“None at all, sir.”

“Smart coachman! Have you let many horses down?”

“Never let one down, sir.”

“Get out of my yard,” shouted the proprietor, fiercely; “you’re no good to me. I want a man who’s had plenty of practice at getting horses up. Mine are always falling down.”

About this time, the latter part of the thirties, omnibus conductors began to fall into disrepute. The chief complaints against them, apart from their ordinary rudeness to passengers, were that when they were wanted to stop the omnibus they were always busy talking to the coachman along the roof, and that they banged the doors too violently whenever a person entered or got out. Others complained of their shouting unnecessarily, and of standing at the door gazing in at the passengers, thereby preventing fresh air from coming in, and polluting the atmosphere with their foul breath. Moreover, the “cads,” as the conductors were now called, were not at all careful to keep objectionable people out of their omnibuses, and one passenger, an old lady, had an exciting experience. She entered an omnibus, and the door was banged behind her in the usual nerve-shattering way. “Right away, Bill!” the conductor shouted, and before the poor old lady had recovered from the shock of the door slamming, the omnibus started, and she was pitched into the far dark corner, and fell against some men sitting there, who answered her timid apologies with an outburst of the vilest language imaginable. The old lady, horrified at their abuse, began to rebuke them, but stopped short, terrified, when she discovered that her fellow-passengers were three villainous-looking convicts, chained together and in charge of a warder. She screamed to the conductor to stop the omnibus, but the conductor was, as usual, talking to the driver, and did not heed her cries. Then she opened the door to get out, and, in her excitement, fell into the road. The conductor jumped down, picked her up, demanded the fare, and got it. “Right away, Bill!” he shouted, and the omnibus drove on, leaving the old lady, bruised and trembling, in the middle of the road.

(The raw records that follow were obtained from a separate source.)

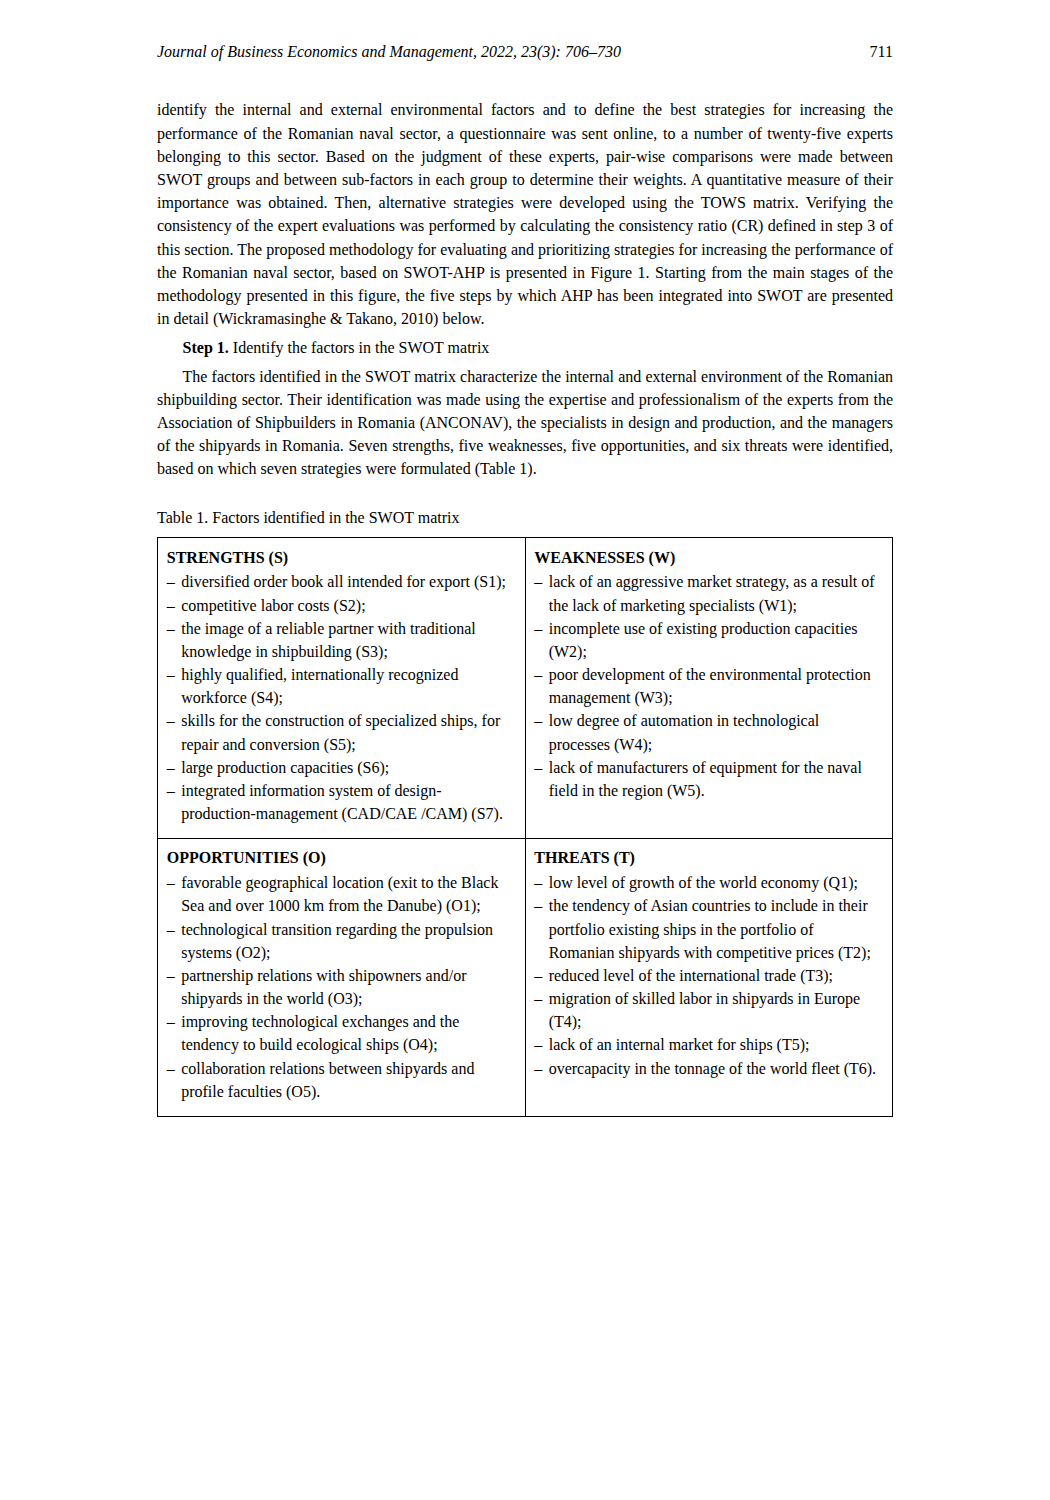Journal of Business Economics and Management, 2022, 23(3): 706–730 711
identify the internal and external environmental factors and to define the best strategies for increasing the performance of the Romanian naval sector, a questionnaire was sent online, to a number of twenty-five experts belonging to this sector. Based on the judgment of these experts, pair-wise comparisons were made between SWOT groups and between sub-factors in each group to determine their weights. A quantitative measure of their importance was obtained. Then, alternative strategies were developed using the TOWS matrix. Verifying the consistency of the expert evaluations was performed by calculating the consistency ratio (CR) defined in step 3 of this section. The proposed methodology for evaluating and prioritizing strategies for increasing the performance of the Romanian naval sector, based on SWOT-AHP is presented in Figure 1. Starting from the main stages of the methodology presented in this figure, the five steps by which AHP has been integrated into SWOT are presented in detail (Wickramasinghe & Takano, 2010) below.
Step 1. Identify the factors in the SWOT matrix
The factors identified in the SWOT matrix characterize the internal and external environment of the Romanian shipbuilding sector. Their identification was made using the expertise and professionalism of the experts from the Association of Shipbuilders in Romania (ANCONAV), the specialists in design and production, and the managers of the shipyards in Romania. Seven strengths, five weaknesses, five opportunities, and six threats were identified, based on which seven strategies were formulated (Table 1).
Table 1. Factors identified in the SWOT matrix
| STRENGTHS (S) diversified order book all intended for export (S1); competitive labor costs (S2); the image of a reliable partner with traditional knowledge in shipbuilding (S3); highly qualified, internationally recognized workforce (S4); skills for the construction of specialized ships, for repair and conversion (S5); large production capacities (S6); integrated information system of design-production-management (CAD/CAE /CAM) (S7). | WEAKNESSES (W) lack of an aggressive market strategy, as a result of the lack of marketing specialists (W1); incomplete use of existing production capacities (W2); poor development of the environmental protection management (W3); low degree of automation in technological processes (W4); lack of manufacturers of equipment for the naval field in the region (W5). |
| OPPORTUNITIES (O) favorable geographical location (exit to the Black Sea and over 1000 km from the Danube) (O1); technological transition regarding the propulsion systems (O2); partnership relations with shipowners and/or shipyards in the world (O3); improving technological exchanges and the tendency to build ecological ships (O4); collaboration relations between shipyards and profile faculties (O5). | THREATS (T) low level of growth of the world economy (Q1); the tendency of Asian countries to include in their portfolio existing ships in the portfolio of Romanian shipyards with competitive prices (T2); reduced level of the international trade (T3); migration of skilled labor in shipyards in Europe (T4); lack of an internal market for ships (T5); overcapacity in the tonnage of the world fleet (T6). |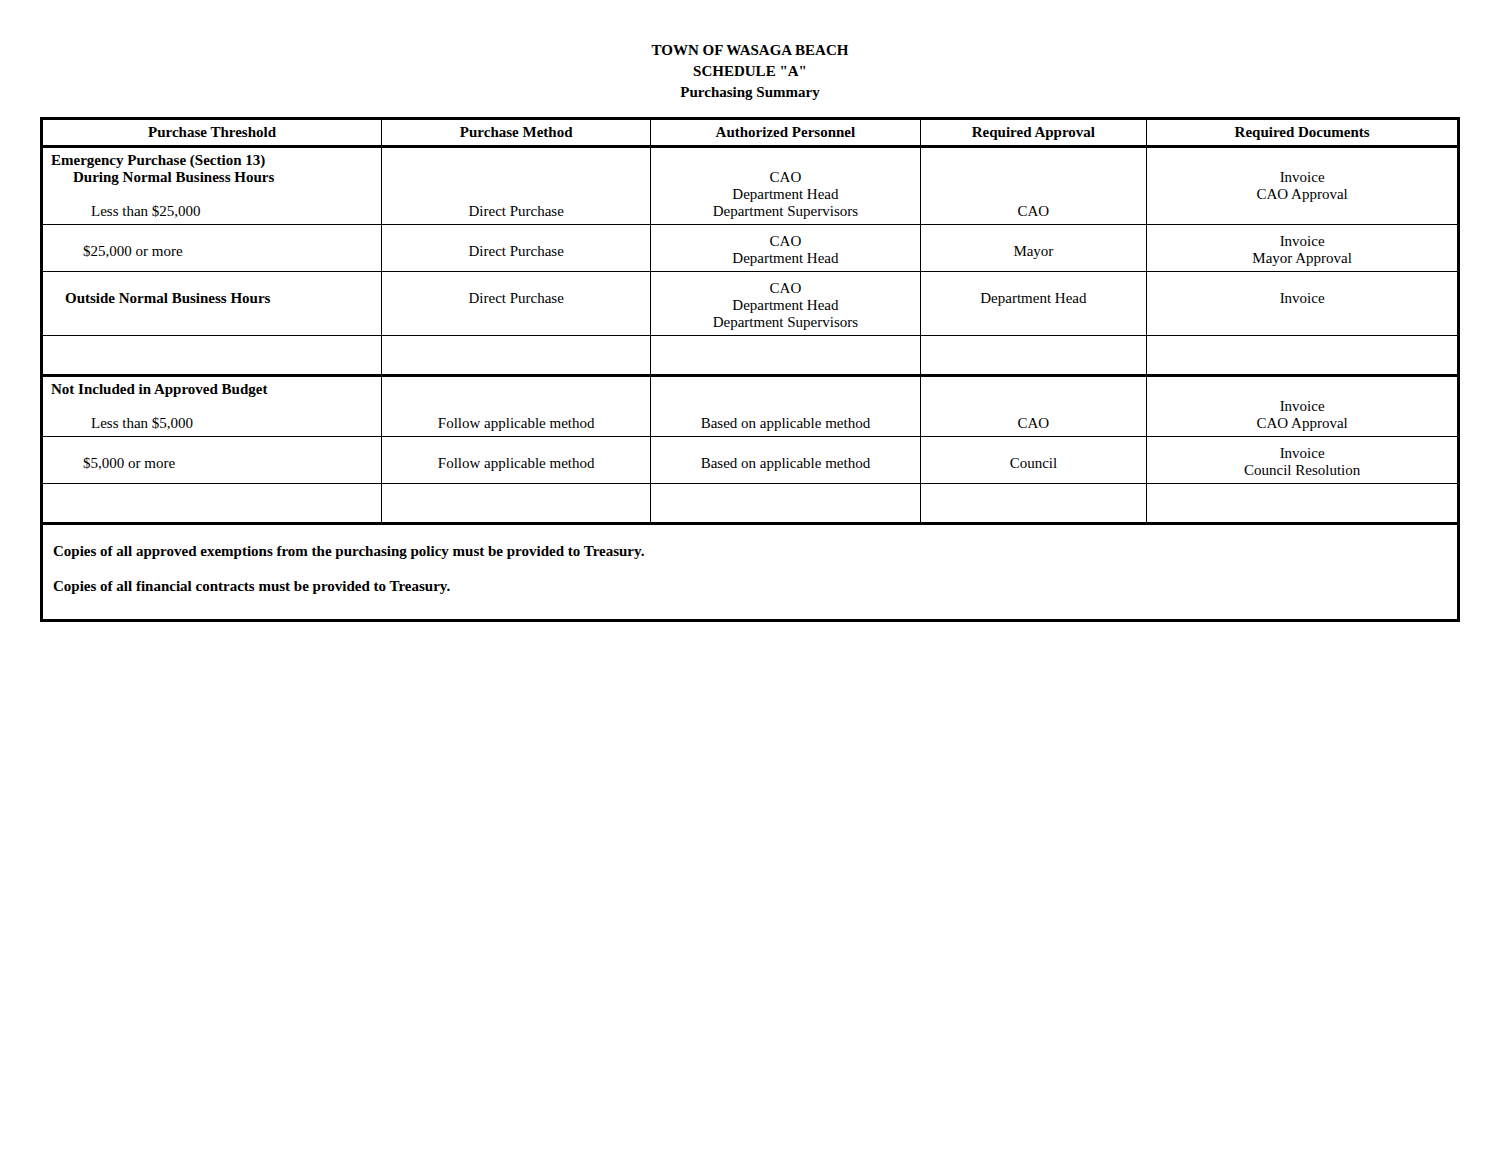TOWN OF WASAGA BEACH
SCHEDULE "A"
Purchasing Summary
| Purchase Threshold | Purchase Method | Authorized Personnel | Required Approval | Required Documents |
| --- | --- | --- | --- | --- |
| Emergency Purchase (Section 13) During Normal Business Hours Less than $25,000 | Direct Purchase | CAO Department Head Department Supervisors | CAO | Invoice CAO Approval |
| $25,000 or more | Direct Purchase | CAO Department Head | Mayor | Invoice Mayor Approval |
| Outside Normal Business Hours | Direct Purchase | CAO Department Head Department Supervisors | Department Head | Invoice |
| Not Included in Approved Budget Less than $5,000 | Follow applicable method | Based on applicable method | CAO | Invoice CAO Approval |
| $5,000 or more | Follow applicable method | Based on applicable method | Council | Invoice Council Resolution |
| Copies of all approved exemptions from the purchasing policy must be provided to Treasury. Copies of all financial contracts must be provided to Treasury. |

While many people were complaining of the omnibus conductors’ behaviour, a large number of regular riders declared that it was but little worse than that of many passengers, and in January, 1836, the Times published the following guide to behaviour in omnibuses:—

Omnibus Law.

1. Keep your feet off the seats.

2. Do not get into a snug corner yourself, and then open the windows to admit a northwester upon the neck of your neighbour.

3. Have your money ready when you desire to alight. If your time is not valuable, that of others may be.